Of all the ridiculous situations Sasuke had ever found himself in, this one took the cake. Sasuke had finally returned to Konoha village and after a 6 month probation, he'd returned to team Kakashi. They'd been sent on a mission (a disgustingly boring mission) to the Land of Waves. Naruto and Sakura seemed closer and were annoying him as ever. He'd tried to tune them out for the last week, unsuccessfully. They were staying at a hotel in a small village around the halfway mark on the way back to Konoha village. Kakashi and Sai were sharing a room, he and Naruto were bunking together(annoying!), and Sakura had her own room.
At the moment everyone was hanging out in Sasuke's room, except Sai and Naruto were missing. Sasuke could do without either's company so he wasn't particularly bothered by their absence. Sakura was making lovey dovey doe eyes in his direction and he was practicing great restraint by not using his chidori.
He'd had enough,"SAKURA STOP STARING!"
She'd begun to pout but before she could say anything the hotel room opened and everyone jaw dropped.
In walked Naruto and Sai hand in hand, Naruto had on a wig that looked like Sasuke's hair and Sai had a pink wig on. Sasuke gave both his death glare and Sakura remained quiet with her mouth in the shape of O. Sasuke noticed that Kakashi had dropped his Icha Icha novel(shocking) and was pulling out his camera sensing a youtube video about to happen.
Both Naruto and Sai were obviously drunk on saki. Sasuke rolled his eyes and decided to let both drunken morons dig their graves deeper before clobbering them.
"Sasuke-kun! I love you," Sai said to Naruto twirling a strand of fake pink hair around his finger.
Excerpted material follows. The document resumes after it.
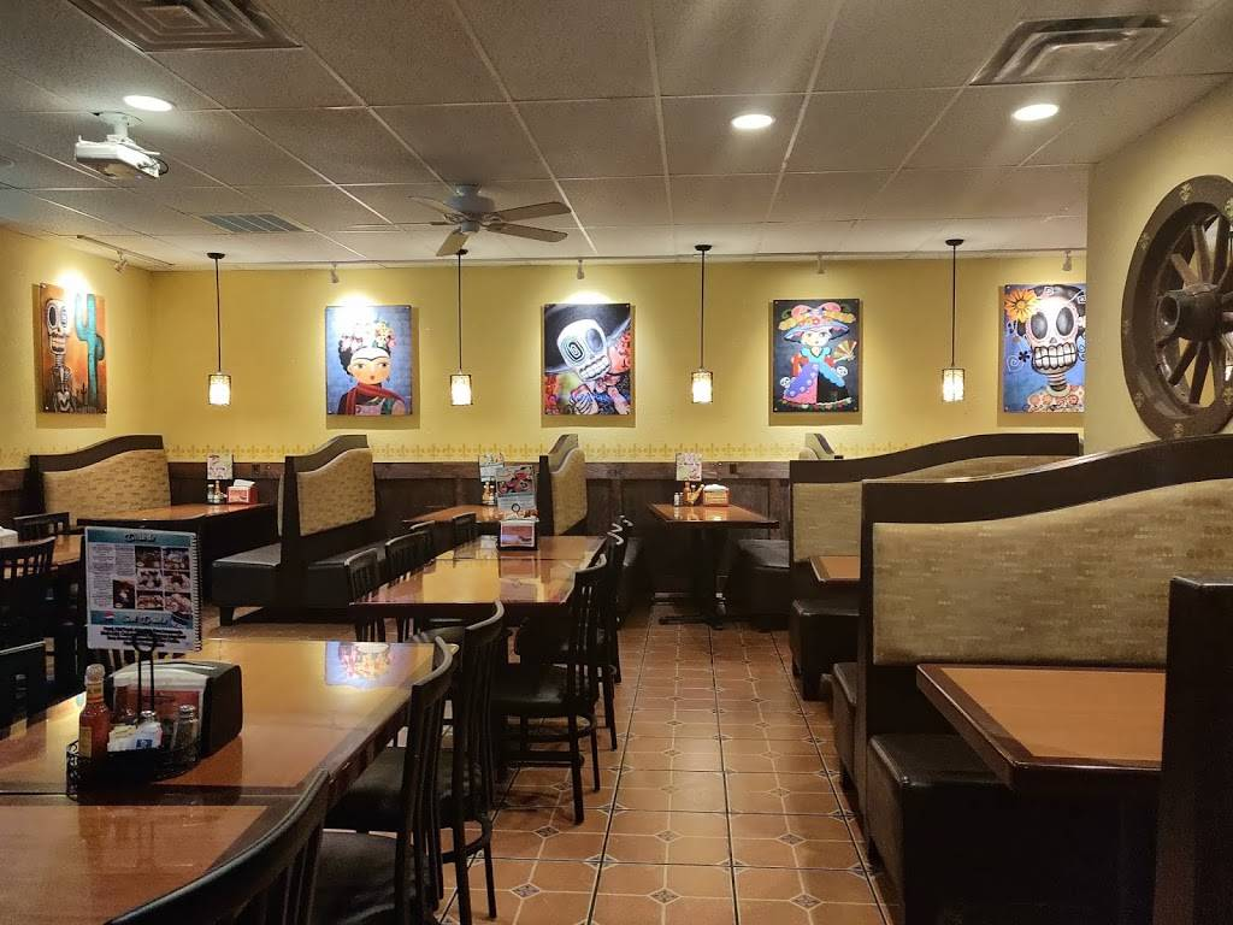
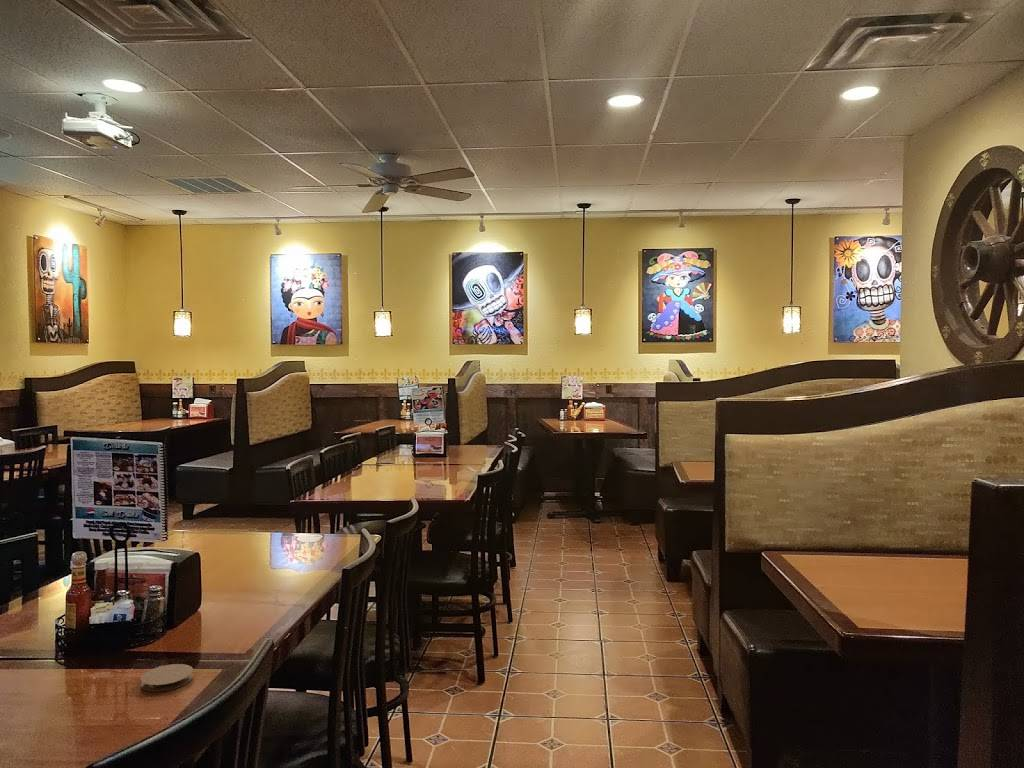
+ coaster [140,663,194,693]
"Go away Sakura," Naruto slurred,"I can't be with you, I'm emo!"
*twitch*
Sai fell on the floor pretending to cry and Naruto pranced (yes PRANCED) around sobbing fake Sakura singsong,"I'm teme! I'm teme! I have duck-butt hair!"
"YOU DIE!" Sasuke screamed vaulting off the couch right behind a shrieking pissed off kunochi who already was steps away from punching Sai into oblivion for his crying theatrics and last minute suggestion that she dyed her hair as well as pulling tissue from his shirt as if Sakura stuffs her bra.
Later both drunkards were still bloodied and unconscious. Kakashi chuckled over all the hits his new youtube video was getting as he sighed and went back to reading his beloved Icha Icha while preparing for bed.